For Emanuele then, the academic world and Italian research has not only fund problems. Rather. “A hundred years ago, it was typical for an American scholar to spend a period of training in Europe – continues Emanuele -. In a few generations, the situation has exactly reversed “. In this sense the problem of Italy is also that of the rest of Europe and other parts of the world. “America has amassed so many brilliant minds from all over the world that it is very difficult for another nation to be competitive, regardless of funding. Indeed, those in the European community are substantial and competitive. Right now “in America there are not many funds – he specifies – especially for the theory”.
The situation is reversed for the doctorate. “Here it does not have a fixed duration: if you do not throw yourself out, you go out when you have competitive publications, so it can take you even six or seven years. In Italy, the pre-established duration is three years, once absolutely insufficient to produce competitive publications “. This difference is also due to the fact that in the United States the salary of the student comes from the advisor, in Italy mainly from a government grant.

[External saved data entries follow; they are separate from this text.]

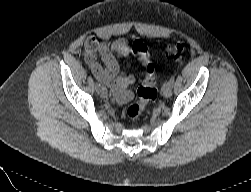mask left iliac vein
<instances>
[{"mask_svg": "<svg viewBox=\"0 0 251 192\" xmlns=\"http://www.w3.org/2000/svg\"><path fill=\"white\" fill-rule=\"evenodd\" d=\"M162 94L165 98H169L172 95V85L169 82L164 83L162 87Z\"/></svg>", "mask_w": 251, "mask_h": 192, "instance_id": "obj_1", "label": "left iliac vein"}]
</instances>
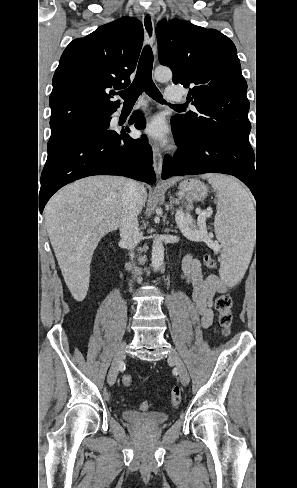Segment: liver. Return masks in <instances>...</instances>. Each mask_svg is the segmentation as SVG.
<instances>
[{"label":"liver","mask_w":297,"mask_h":488,"mask_svg":"<svg viewBox=\"0 0 297 488\" xmlns=\"http://www.w3.org/2000/svg\"><path fill=\"white\" fill-rule=\"evenodd\" d=\"M126 181L117 176L87 177L59 190L45 207L51 245L65 283L77 301L87 294L90 263L99 241L119 226ZM137 196L138 214L147 198L141 184Z\"/></svg>","instance_id":"liver-1"}]
</instances>
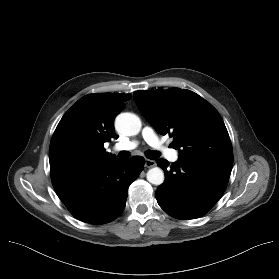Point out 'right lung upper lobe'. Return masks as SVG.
Wrapping results in <instances>:
<instances>
[{
	"label": "right lung upper lobe",
	"mask_w": 279,
	"mask_h": 279,
	"mask_svg": "<svg viewBox=\"0 0 279 279\" xmlns=\"http://www.w3.org/2000/svg\"><path fill=\"white\" fill-rule=\"evenodd\" d=\"M131 97V94H89L64 114L49 148L52 182L80 175L118 159L106 152L104 143L115 136L114 118Z\"/></svg>",
	"instance_id": "1"
}]
</instances>
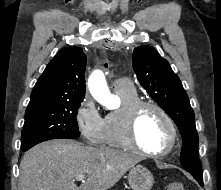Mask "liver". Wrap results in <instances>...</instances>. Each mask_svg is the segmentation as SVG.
Masks as SVG:
<instances>
[{
  "label": "liver",
  "mask_w": 221,
  "mask_h": 190,
  "mask_svg": "<svg viewBox=\"0 0 221 190\" xmlns=\"http://www.w3.org/2000/svg\"><path fill=\"white\" fill-rule=\"evenodd\" d=\"M143 157L57 139L36 145L20 162L19 190H107ZM78 175H86L80 186Z\"/></svg>",
  "instance_id": "6515ba94"
}]
</instances>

If we talk about training, in short, the subject changes. “Personally, I consider the instruction I received almost gratuitously at Sapienza, much more solid than the typical American preparation. This however reverses completely for advanced studies. Here there are more chances for deserving students. In Italy there is very little research in my field “.
The most beautiful memories? The rare moments when the clear sensation of solving a mathematical problem arrives. “It happened to me once while rolling on my ball and three times while walking through cemeteries,” he smiles. The goal for Emanuele is to return to Italy, even if with the family in America it is not easy. “For some time I have been planning a sabbatical year in Italy. I hope to get in touch with the contacts and that maybe one day not too far they will translate into a return “.
The environment in a private university where taxes exceed 50 thousand dollars a year is completely different from “what I remember from my student days”. Yet Emanuele is keen to say something: “No, I do not want to give the impression that money makes a big difference. The fact is that America has succeeded in attracting the best minds from all over the world – he concludes -. And no other country has succeeded “.